## Brief
Rewrite every line of the listing below as a single numbered list, omitting blank lines. Leave the pictures out of your answer.

## Extracted information
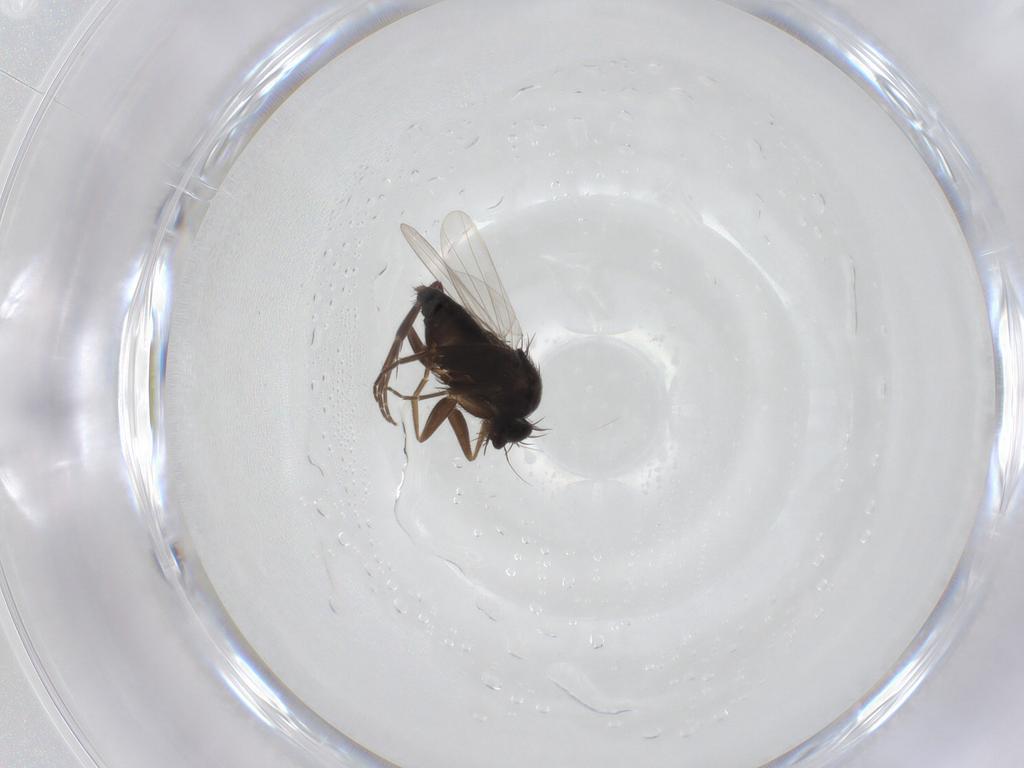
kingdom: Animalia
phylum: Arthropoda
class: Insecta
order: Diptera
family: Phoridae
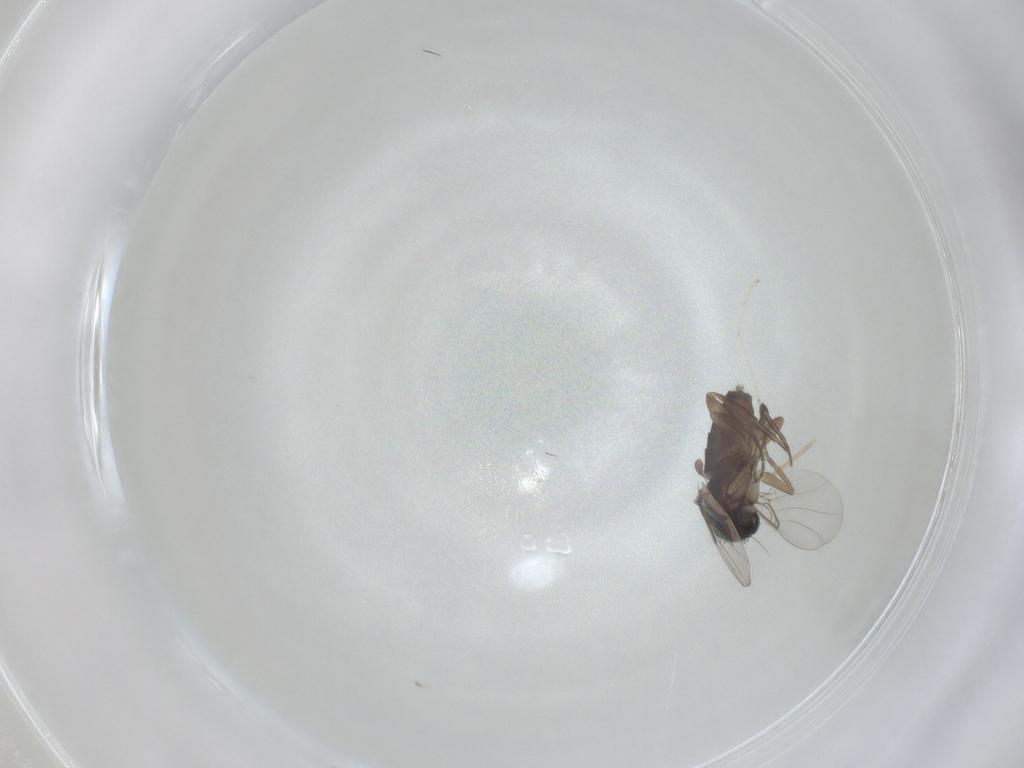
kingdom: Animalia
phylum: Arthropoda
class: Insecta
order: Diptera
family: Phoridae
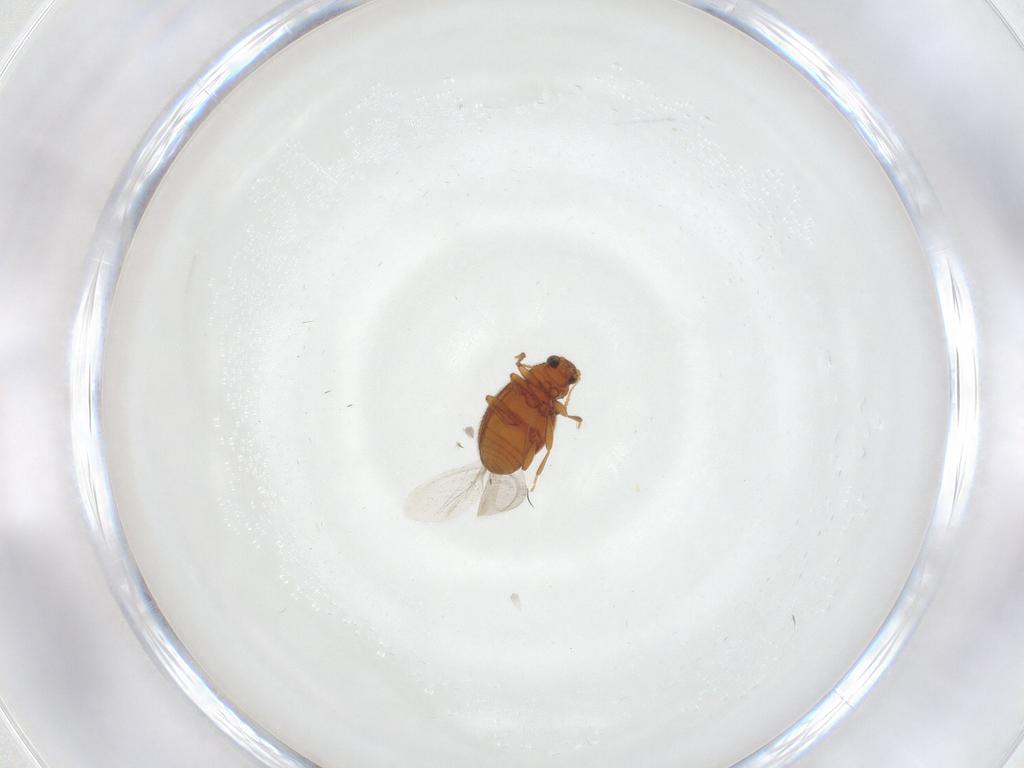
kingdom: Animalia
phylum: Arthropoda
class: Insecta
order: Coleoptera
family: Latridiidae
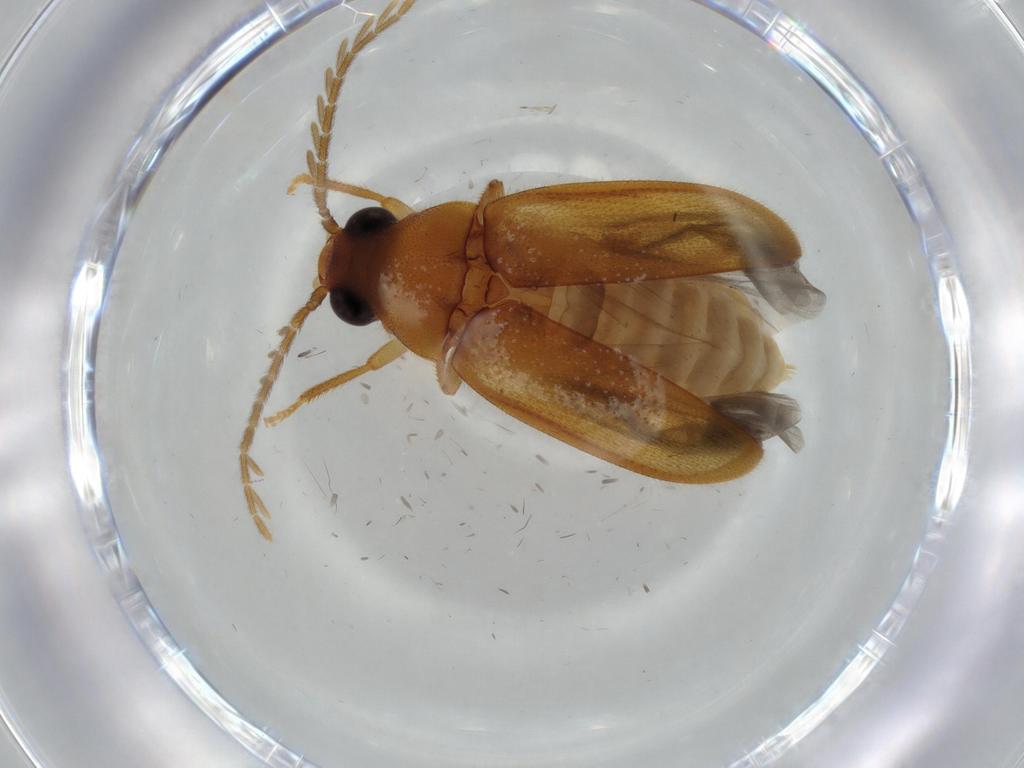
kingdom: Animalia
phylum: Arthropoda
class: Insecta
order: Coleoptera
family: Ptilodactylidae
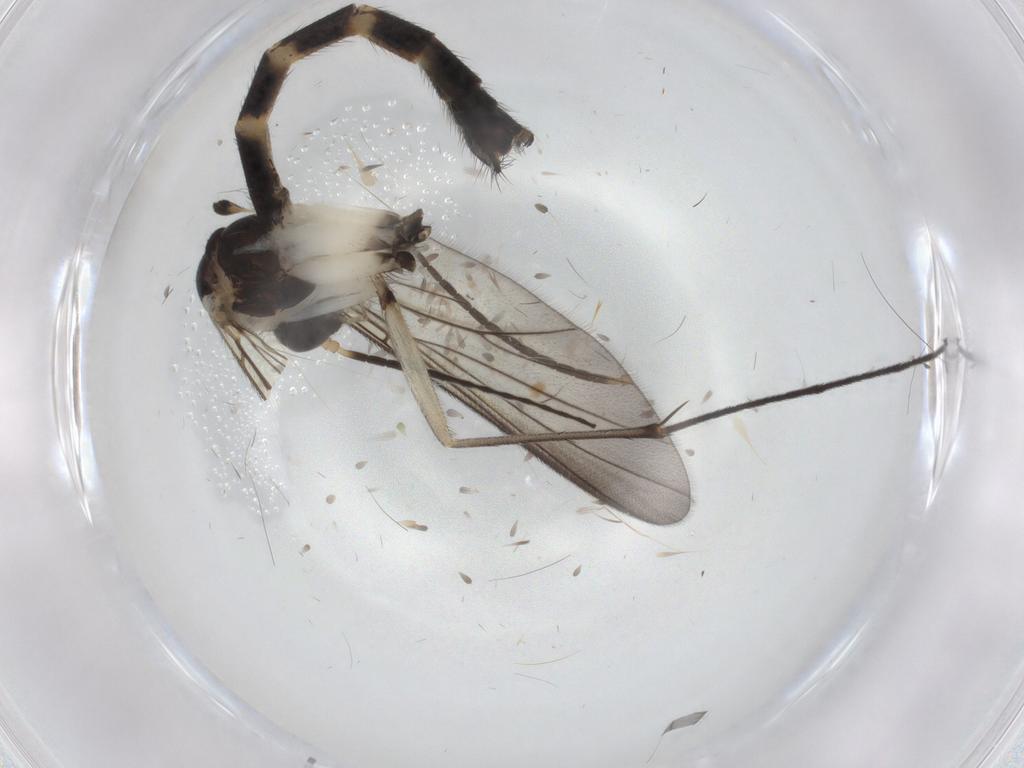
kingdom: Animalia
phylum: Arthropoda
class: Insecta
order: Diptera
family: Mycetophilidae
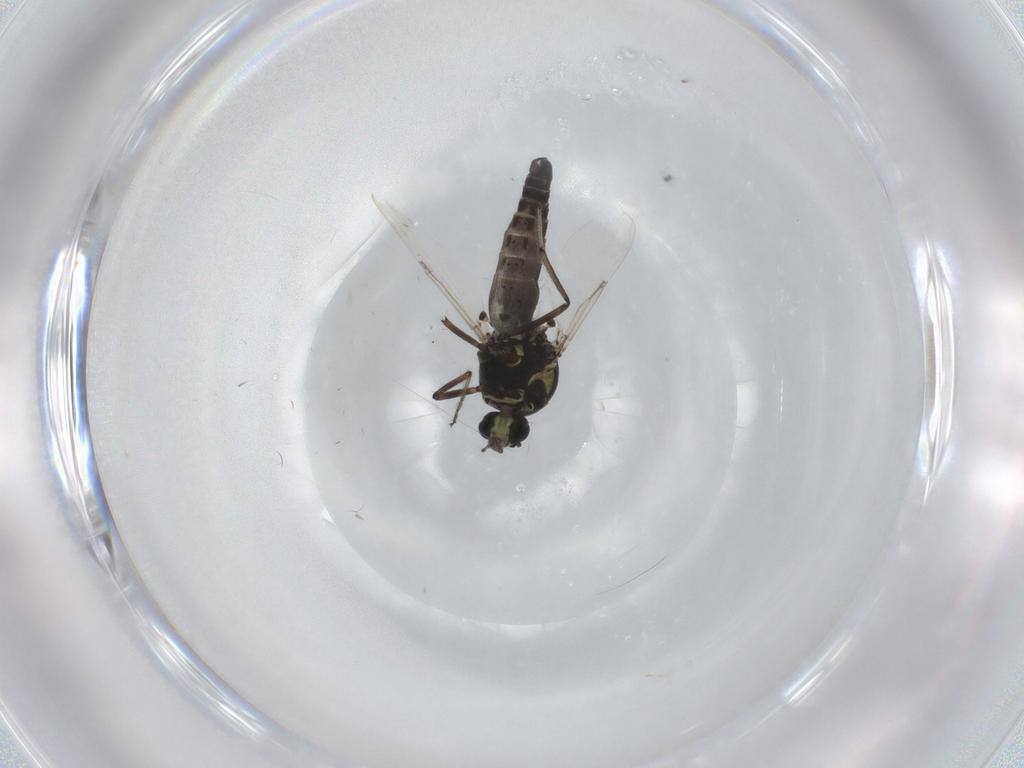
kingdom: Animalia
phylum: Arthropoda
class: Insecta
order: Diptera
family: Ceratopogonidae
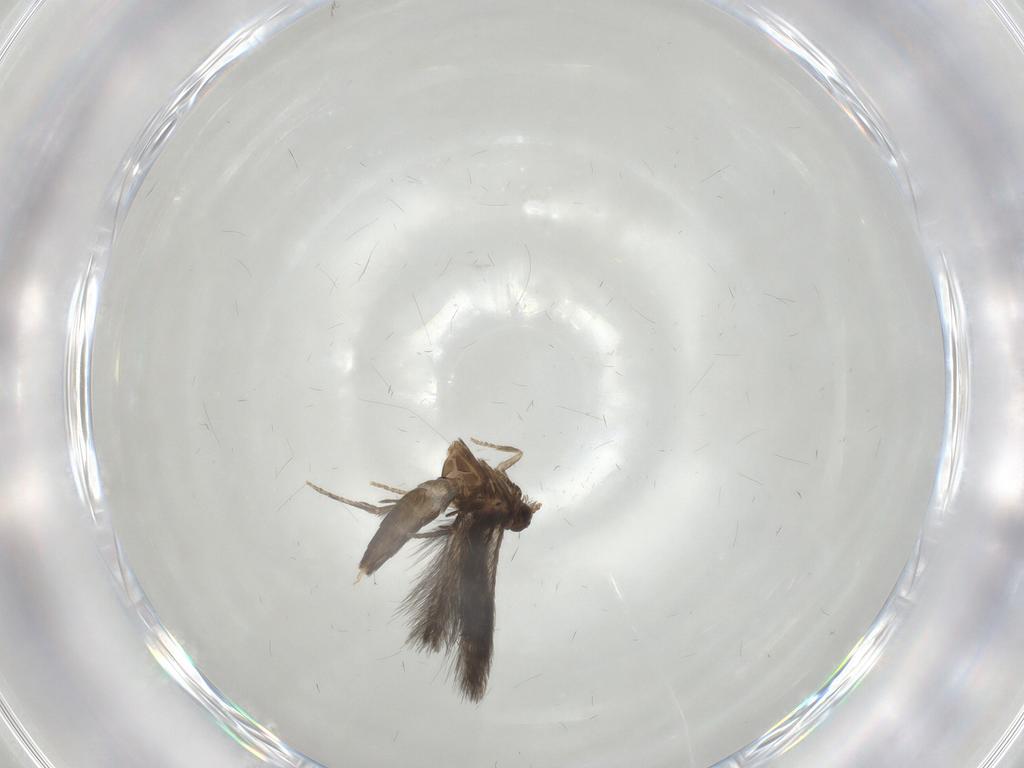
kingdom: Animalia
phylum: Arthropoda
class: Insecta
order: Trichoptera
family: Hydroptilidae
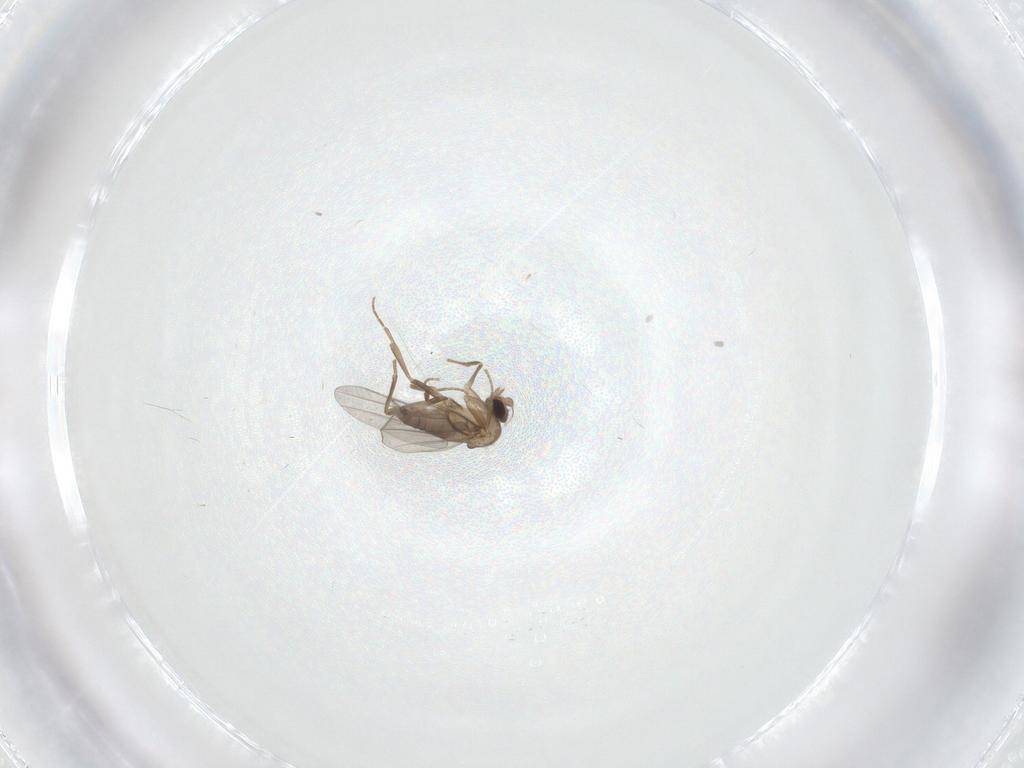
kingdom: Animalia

## Reply
1. kingdom: Animalia
2. phylum: Arthropoda
3. class: Insecta
4. order: Diptera
5. family: Phoridae
6. kingdom: Animalia
7. phylum: Arthropoda
8. class: Insecta
9. order: Diptera
10. family: Phoridae
11. kingdom: Animalia
12. phylum: Arthropoda
13. class: Insecta
14. order: Coleoptera
15. family: Latridiidae
16. kingdom: Animalia
17. phylum: Arthropoda
18. class: Insecta
19. order: Coleoptera
20. family: Ptilodactylidae
21. kingdom: Animalia
22. phylum: Arthropoda
23. class: Insecta
24. order: Diptera
25. family: Mycetophilidae
26. kingdom: Animalia
27. phylum: Arthropoda
28. class: Insecta
29. order: Diptera
30. family: Ceratopogonidae
31. kingdom: Animalia
32. phylum: Arthropoda
33. class: Insecta
34. order: Trichoptera
35. family: Hydroptilidae
36. kingdom: Animalia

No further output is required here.